* READING TEXT *

----------------

Henrique

Personal information
- Full name: Leonardo Henrique Peixoto dos Santos
- Date of birth: 16 July 1977
- Place of birth: Rio de Janeiro, Brazil
- Date of death: 16 September 2026 (aged 49)
- Height: 1.88 m (6 ft 2 in)
- Position: Centre-back

Youth career
- 1995–1997: Bonsucesso

Senior career*
- Years: Team / Apps / (Gls)
- 1998–2001: Vasco da Gama
- 2001–2003: Litex Lovech
- 2003–2004: Vasco da Gama / 35 / (3)
- 2005: Atlético Mineiro / 22 / (0)
- 2006: Fluminense / 7 / (0)
- 2007: Madureira
- 2008: Vila Nova
- 2007–2008: Itumbiara
- 2008–2009: Goiás Esporte Clube / 38 / (1)
- 2010: Itumbiara
- 2010: Náutico

= Henrique (footballer, born 1977) =

Brazilian footballer (1977–2026)

Leonardo Henrique Peixoto dos Santos (16 July 1977 – 16 September 2026), known mononymously as Henrique, was a Brazilian professional footballer who played as a centre-back.

Henrique joined Campeonato Brasileiro Série A club Goiás Esporte Clube in 2008. He died on 16 September 2026, at the age of 49.

----------------

* ENTRIES SHOWN *
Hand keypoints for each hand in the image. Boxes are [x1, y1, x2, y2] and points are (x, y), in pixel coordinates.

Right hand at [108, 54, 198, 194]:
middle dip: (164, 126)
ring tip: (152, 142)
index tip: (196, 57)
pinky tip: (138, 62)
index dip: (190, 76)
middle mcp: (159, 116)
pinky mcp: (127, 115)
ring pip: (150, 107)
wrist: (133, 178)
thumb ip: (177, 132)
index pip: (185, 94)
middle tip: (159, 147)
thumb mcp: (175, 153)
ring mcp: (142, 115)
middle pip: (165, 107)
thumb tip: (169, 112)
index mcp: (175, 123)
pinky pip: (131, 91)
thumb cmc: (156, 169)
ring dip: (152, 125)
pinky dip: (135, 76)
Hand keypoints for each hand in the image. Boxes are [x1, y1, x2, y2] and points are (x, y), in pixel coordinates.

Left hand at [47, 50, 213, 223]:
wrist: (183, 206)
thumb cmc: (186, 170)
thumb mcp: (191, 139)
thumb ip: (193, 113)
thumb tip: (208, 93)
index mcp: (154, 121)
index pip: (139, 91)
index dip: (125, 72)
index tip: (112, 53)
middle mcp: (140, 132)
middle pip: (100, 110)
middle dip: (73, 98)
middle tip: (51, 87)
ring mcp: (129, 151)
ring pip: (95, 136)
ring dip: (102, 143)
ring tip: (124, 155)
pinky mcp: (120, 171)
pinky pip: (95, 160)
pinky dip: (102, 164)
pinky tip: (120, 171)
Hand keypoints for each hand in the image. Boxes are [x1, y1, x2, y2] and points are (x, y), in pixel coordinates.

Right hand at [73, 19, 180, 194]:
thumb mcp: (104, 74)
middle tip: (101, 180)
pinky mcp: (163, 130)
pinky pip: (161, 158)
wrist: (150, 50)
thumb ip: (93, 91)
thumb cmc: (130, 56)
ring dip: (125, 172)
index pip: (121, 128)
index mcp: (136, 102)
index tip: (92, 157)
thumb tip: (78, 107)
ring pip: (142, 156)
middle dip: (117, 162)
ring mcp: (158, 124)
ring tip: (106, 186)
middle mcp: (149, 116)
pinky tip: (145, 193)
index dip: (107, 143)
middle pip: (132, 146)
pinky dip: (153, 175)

----------------

* THE PROBLEM *
Write out the Henrique profile again, starting at "Youth career" and stopping after "Clube / 38 / (1)", and swap each "Vasco da Gama" for "Botafogo".

* SOLUTION *
Youth career
- 1995–1997: Bonsucesso

Senior career*
- Years: Team / Apps / (Gls)
- 1998–2001: Botafogo
- 2001–2003: Litex Lovech
- 2003–2004: Botafogo / 35 / (3)
- 2005: Atlético Mineiro / 22 / (0)
- 2006: Fluminense / 7 / (0)
- 2007: Madureira
- 2008: Vila Nova
- 2007–2008: Itumbiara
- 2008–2009: Goiás Esporte Clube / 38 / (1)